When used for the first time with the command line interface or Python API the pretrained model will be automatically downloaded. However, you can also download our pretrained models first as zip files, put them in a directory on your local drive and set WHITESPACE_CORRECTION_DOWNLOAD_DIR (or the download_dir parameter above) to this directory.

Download links:

Use own model

Once you trained your own model you can use it in the following way.

from whitespace_correction import WhitespaceCorrector

cor = WhitespaceCorrector.from_experiment(
    # path to the experiment directory that is created by your training run
    experiment_dir="path/to/experiment_dir",
    # the device to run the model on
    # ("cuda" by default)
    device="cuda"
)

Directory structure

The most important directories you might want to look at are:

configs -> (example yaml config files for training and server)
src -> (library code used by this project)

Docker

You can also run this project using docker. Build the image using

docker build -t whitespace-correction .

If you have an older GPU build the image using

docker build -t whitespace-correction -f Dockerfile.old .

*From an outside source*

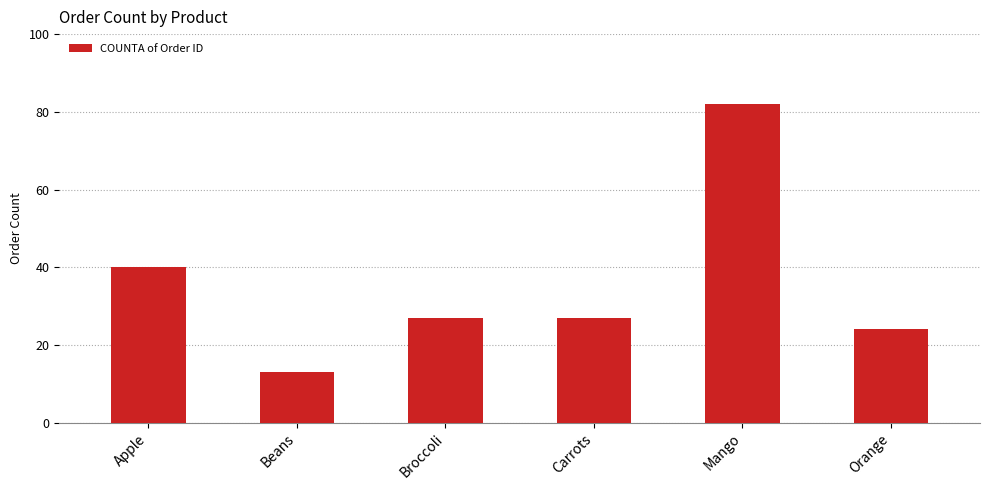

Is it true that the value at Carrots is 27?

True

By default, the entrypoint is set to the wsc command, so you can use the Docker setup like described here earlier.

You can mount /wsc/cache and /wsc/download to volumes on your machine, such that you do not need to download the models every time.

# correct text
docker run whitespace-correction -c "correctthisplease"

# correct file
docker run whitespace-correction -f path/to/file.txt

# start a server
docker run whitespace-correction --server path/to/config.yaml

# with volumes
docker run -v $(pwd)/.cache:/wsc/cache -v $(pwd)/.download:/wsc/download \
  whitespace-correction -c "correctthisplease"

# optional parameters recommended when using a GPU:
# --gpus all --ipc=host --ulimit memlock=-1 --ulimit stack=67108864

Note
----
Make sure you have docker version >= 19.03, a nvidia driver
and the nvidia container toolkit installed (see https://github.com/NVIDIA/nvidia-docker)
if you want to run the container with GPU support.